Vor dem riesigen Fenster stand ein langer Tisch, auf dem allerlei Grünzeug lag, von dem ein würziger Geruch von Kräutern herüberzog. Interessiert ging ich zu einem großen Regal neben der gegenüberliegenden Tür, das sich über die ganze Wand erstreckte. Tausende kleine Fläschchen mit merkwürdig aussehenden Substanzen waren darauf aufgereiht.
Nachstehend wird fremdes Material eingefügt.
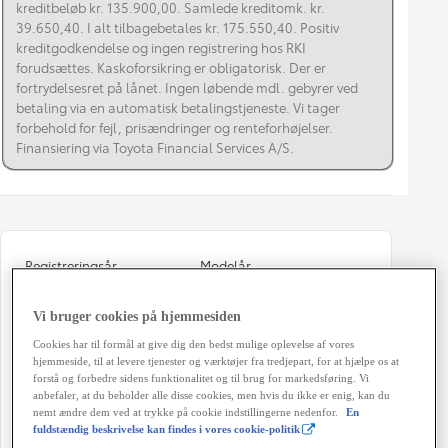
kreditbeløb kr. 135.900,00. Samlede kreditomk. kr.
39.650,40. I alt tilbagebetales kr. 175.550,40. Positiv
kreditgodkendelse og ingen registrering hos RKI
forudsættes. Kaskoforsikring er obligatorisk. Der er
fortrydelsesret på lånet. Ingen løbende mdl. gebyrer ved
betaling via en automatisk betalingstjeneste. Vi tager
forbehold for fejl, prisændringer og renteforhøjelser.
Finansiering via Toyota Financial Services A/S.
Registreringsår
Modelår
10-2018
2018
Vi bruger cookies på hjemmesiden
Kilometertal
Brændstof
Cookies har til formål at give dig den bedst mulige oplevelse af vores
127.000 km
Hybrid Benzin
hjemmeside, til at levere tjenester og værktøjer fra tredjepart, for at hjælpe os at
forstå og forbedre sidens funktionalitet og til brug for markedsføring. Vi
Karosseri
Hestekræfter
anbefaler, at du beholder alle disse cookies, men hvis du ikke er enig, kan du
Hatchback
122 HK
nemt ændre dem ved at trykke på cookie indstillingerne nedenfor.
En
fuldstændig beskrivelse kan findes i vores cookie-politik
Co2 (blandet kørsel)
Geartype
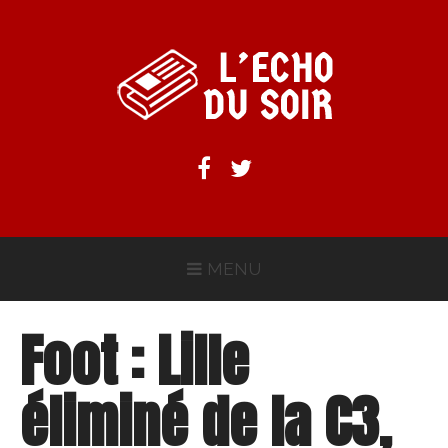
Aller
au
contenu
L'ECHO DU SOIR
Facebook
Twitter
MENU
Foot : Lille
éliminé de la C3,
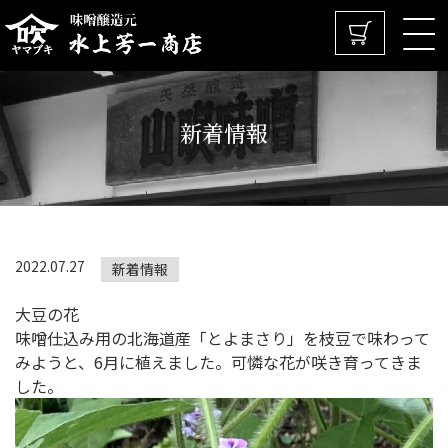
新着情報
2022.07.27
新着情報
大豆の花
味噌仕込み用の北海道産「とよまさり」を枝豆で味わって
みようと、6月に植えました。可憐な花が咲き育ってきま
した。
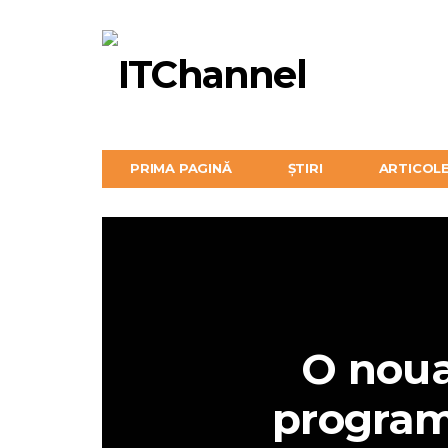
PRIMA PAGINĂ
ȘTIRI
ARTICOL
O noua
program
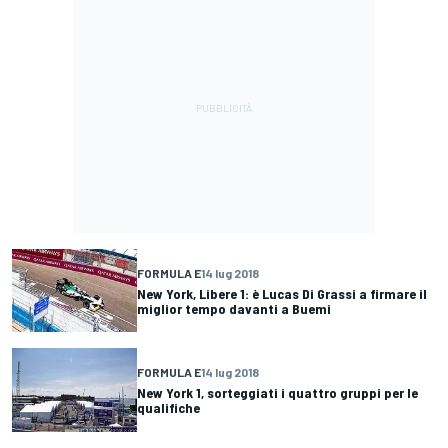
FORMULA E
14 lug 2018
New York, Libere 1: è Lucas Di Grassi a firmare il
miglior tempo davanti a Buemi
FORMULA E
14 lug 2018
New York 1, sorteggiati i quattro gruppi per le
qualifiche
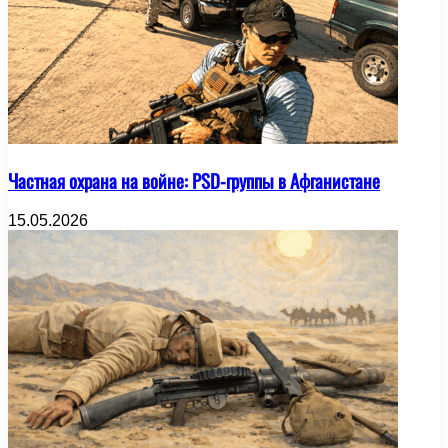
Частная охрана на войне: PSD-группы в Афганистане
15.05.2026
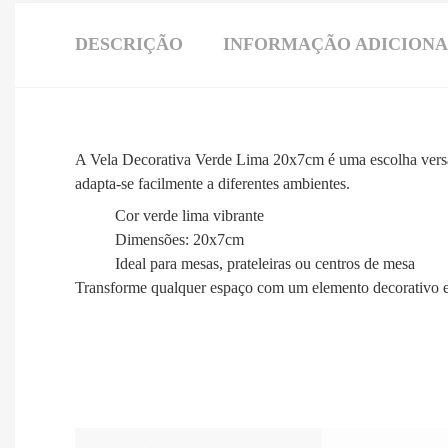
DESCRIÇÃO
INFORMAÇÃO ADICION
A Vela Decorativa Verde Lima 20x7cm é uma escolha versát
adapta-se facilmente a diferentes ambientes.
Cor verde lima vibrante
Dimensões: 20x7cm
Ideal para mesas, prateleiras ou centros de mesa
Transforme qualquer espaço com um elemento decorativo el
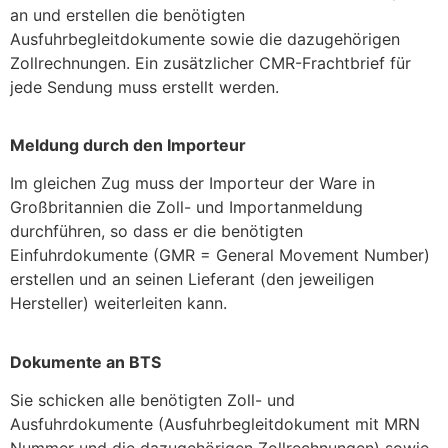
an und erstellen die benötigten
Ausfuhrbegleitdokumente sowie die dazugehörigen
Zollrechnungen. Ein zusätzlicher CMR-Frachtbrief für
jede Sendung muss erstellt werden.
Meldung durch den Importeur
Im gleichen Zug muss der Importeur der Ware in
Großbritannien die Zoll- und Importanmeldung
durchführen, so dass er die benötigten
Einfuhrdokumente (GMR = General Movement Number)
erstellen und an seinen Lieferant (den jeweiligen
Hersteller) weiterleiten kann.
Dokumente an BTS
Sie schicken alle benötigten Zoll- und
Ausfuhrdokumente (Ausfuhrbegleitdokument mit MRN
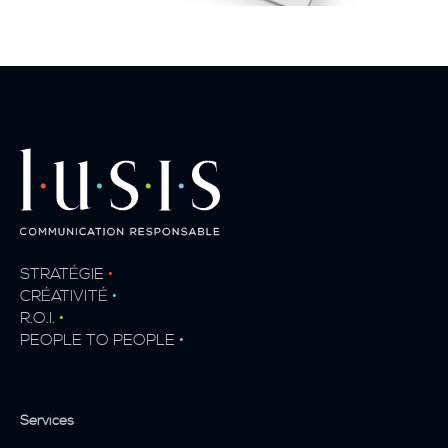
STRATÉGIE
•
CRÉATIVITÉ
•
R.O.I.
•
PEOPLE TO PEOPLE
•
Services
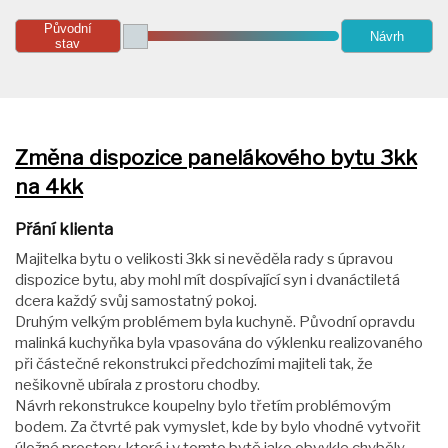
Původní
Návrh
stav
Změna dispozice panelákového bytu 3kk
na 4kk
Přání klienta
Majitelka bytu o velikosti 3kk si nevěděla rady s úpravou
dispozice bytu, aby mohl mít dospívající syn i dvanáctiletá
dcera každý svůj samostatný pokoj.
Druhým velkým problémem byla kuchyně. Původní opravdu
malinká kuchyňka byla vpasována do výklenku realizovaného
při částečné rekonstrukci předchozími majiteli tak, že
nešikovně ubírala z prostoru chodby.
Návrh rekonstrukce koupelny bylo třetím problémovým
bodem. Za čtvrté pak vymyslet, kde by bylo vhodné vytvořit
Ich kniff die Augen zusammen und beugte mich leicht vor, um den Inhalt eines Glases besser begutachten zu können. Waren das Insektenflügel? Hätte ich die Schriftzeichen auf den Etiketts, die auf jedem Fläschchen aufgeklebt waren, lesen können, hätte ich mir diese Frage wahrscheinlich selbst beantworten können. Anscheinend war das hier so eine Art Krankenabteilung.
Ich verließ den Saal und huschte durch einen großen, dunklen, gotischen Bogengang. Es gab keine Fenster, ich musste also mitten in diesem Gebäude sein. Die Fackeln warfen unheimliche Schatten und ich wollte mir gar nicht vorstellen, wie es war, in der Nacht hier durchzulaufen. Umso erleichterter war ich, als endlich von irgendwoher ein wenig Licht eindrang. Am Ende des Ganges angekommen, bog ich links ab und kam vor einem prächtigen Treppenaufgang zum Stehen. Die Haupttreppe, aus weißem Stein, wurde nach unten hin immer breiter; auf dem Ende des geschwungenen Marmorgeländers saßen die Statuen zweier Wölfe, der eine den Kopf nach links, der andere den Kopf nach rechts gedreht. Was war das hier? Ein Luxusschloss der Extraklasse? Der Raum verlief kuppelförmig nach oben mit eingelassenen Glaselementen, die schöner nicht hätten gefertigt werden können. Es war eine riesige Eingangshalle, in die unser Haus bestimmt zehnmal in Höhe und Breite gepasst hätte.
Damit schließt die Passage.